И жизнь началась. Утром Марья Плотогонщица и Софья Рыбачка показывали нам свое хозяйство. Марья открывала двери кладовок, сараев, с легким поклоном пропускала меня вперед, Софья же, малорослая и толстоватая, водила за собой Антипа, тыкала пальцем в щели, дыры, приказывала: «Подладишь, починишь». Антип покорно кивал и подмигивал мне, мотая лохматой головой: вот, мол, видал начальницу! Но чувствовалось, доволен был своей бабой, все у него будет ладом, да и жаловаться грех: сам выбрал себе Софью.

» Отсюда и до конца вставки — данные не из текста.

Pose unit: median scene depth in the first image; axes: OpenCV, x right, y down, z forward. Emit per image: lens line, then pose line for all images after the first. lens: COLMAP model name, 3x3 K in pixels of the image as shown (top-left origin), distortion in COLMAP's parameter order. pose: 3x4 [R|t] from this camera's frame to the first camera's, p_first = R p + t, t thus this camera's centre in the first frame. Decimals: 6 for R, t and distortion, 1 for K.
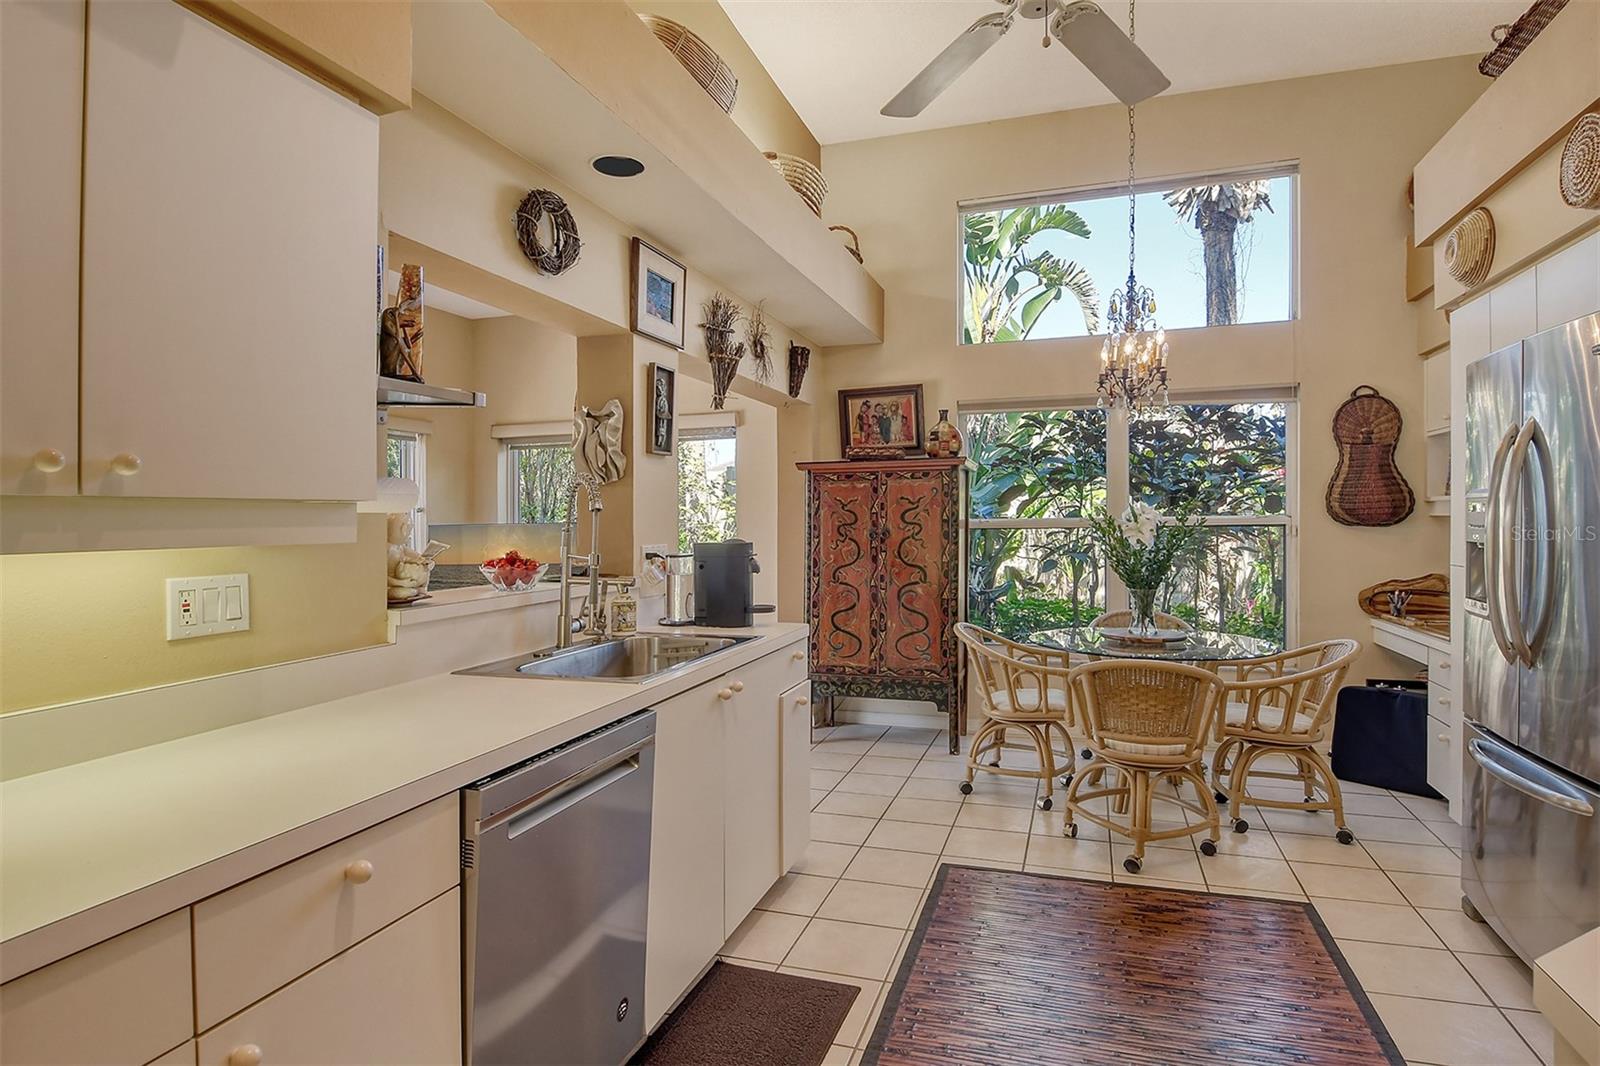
lens RADIAL K [[834.6, 0, 831.3], [0, 834.6, 523.4], [0, 0, 1]] dist [0.019469, -0.023929]
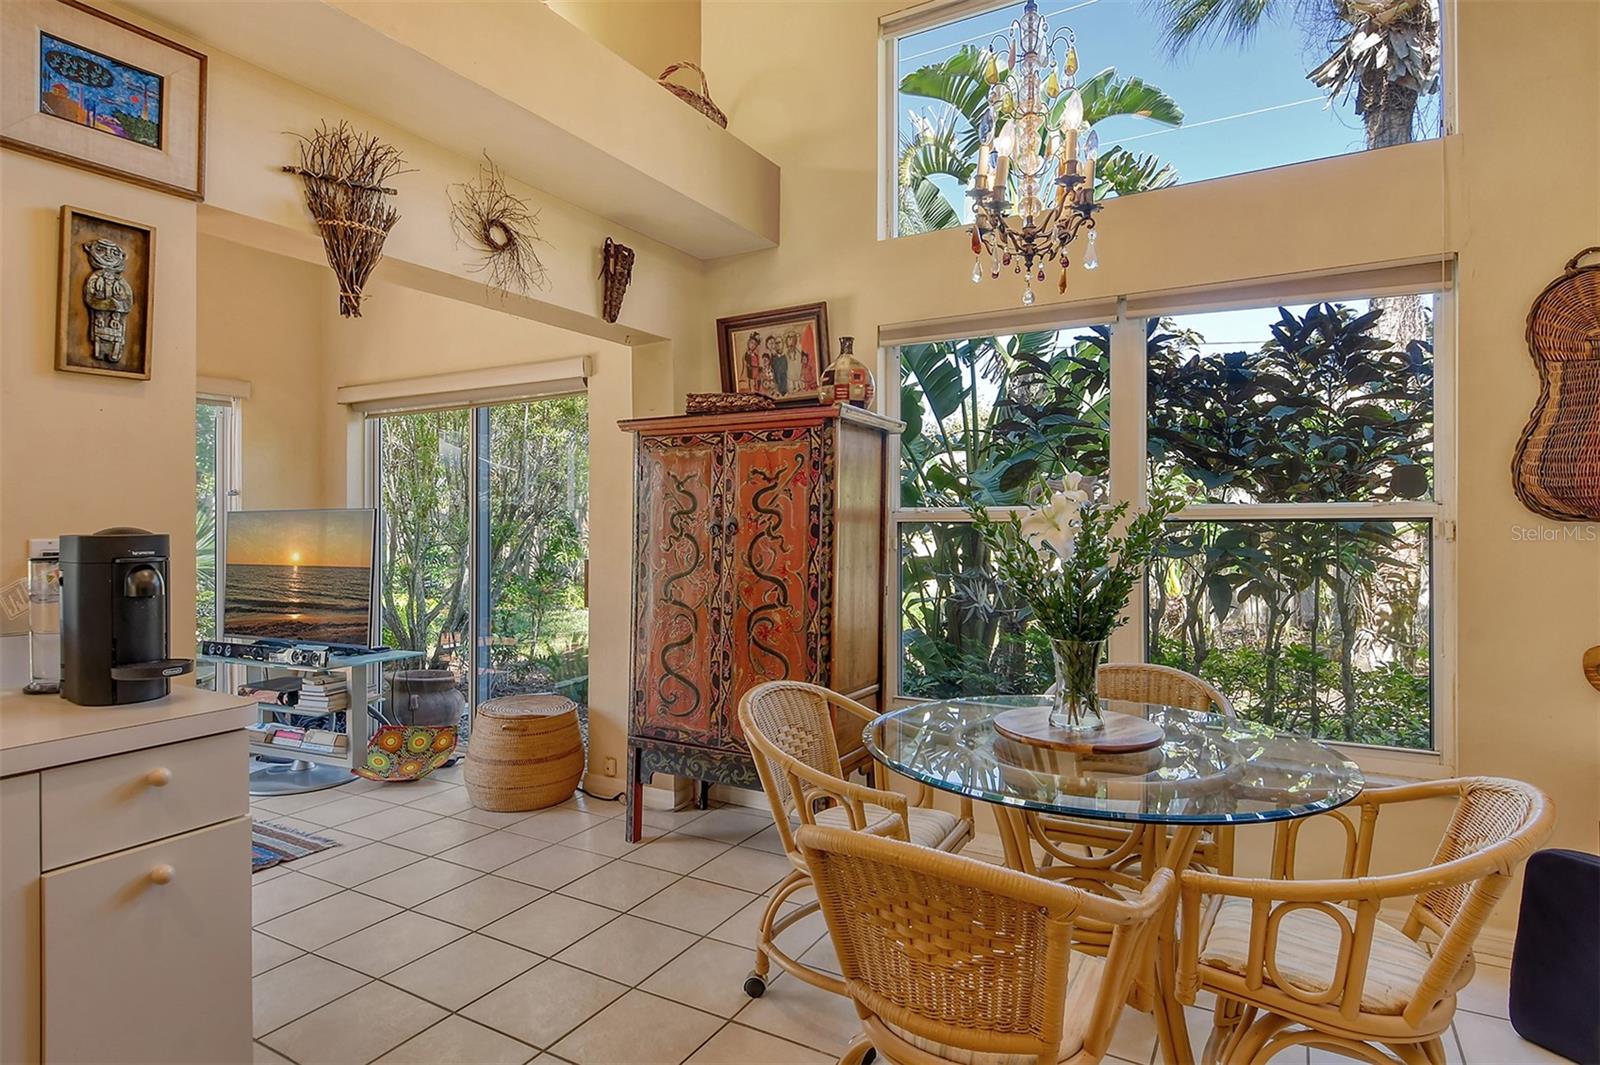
lens RADIAL K [[834.6, 0, 831.3], [0, 834.6, 522.9], [0, 0, 1]] dist [0.019469, -0.023929]
pose [[0.979531, 0.009507, -0.201066, 0.282094], [-0.009647, 0.999953, 0.000283, 0.008120], [0.201060, 0.001662, 0.979578, 0.406992]]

С работой тоже уладилось: как нужным и нашедшим жилплощадь, нам выдали по ЗИЛу, зачислили в автоколонну, поздравили с почетным званием строителей Саяно-Шушенской. И пошли, покатились наши шоферские деньки, а порой и ночи. Нужны были дороги, проезды, подъездные пути… В сопках грохотали взрывы, вспучиваясь бело-черными облаками над тайгой, дрожала земля; к новым карьерам пробирались вереницы машин, грузились щебенкой, камнем, и мало кого волновало, что эта щебенка, камень — чистейший мрамор… Я сказал «мало кого», ибо приезжали из Красноярска (из Москвы, помнится, тоже) какие-то журналисты, краеведы-радетели, пытались усовестить строителей: «Зачем же мрамор швырять под колеса?» Куда-то писали, хлопотали… Но взрывы гремели, дело было начато, запущено, стройка сжирала тысячи тонн камня, а другого, обыкновенного, здесь почти не уродилось — вокруг мраморные горы. Возить издалека — в какую копейку обойдется простой серый камешек? (У меня на столе кусок розового саянского мрамора, гляжу, вспоминаю… Теперь я думаю, что не так много потратили его на дороги и фундаменты, как зазря покололи взрывами в нетронутых сопках.) Шоферам, рабочим и вовсе не до возвышенных разговоров было: давай норму! Камень и есть камень. Ну, красивый. А плотина, что же, не стоит красивого камня?.. Признаться, и я не беспокоился очень, озирая здешнюю огромность, непостижимую дикость, порой робея: удастся ли нам укрепиться средь этих каменных громад, перегородить страшнющий поток Енисея? О друге Антипе Тюрине — не говорю: истый шоферюга, жаждущий первенства, заработка, умеющий раскалить кого угодно: «Ты слабак, понимаешь, против меня». И мотались мы с ним на своих ЗИЛах по распадкам, ущельям, застревали в болотах, буксовали на гольцах; «давали» норму, зарабатывали неплохо, не хуже молодых, отчаянных; и это потому, пожалуй, что был у нас дом, были Марья и Софья, жалевшие нас, как умеют жалеть молча и по-хозяйски деревенские женщины.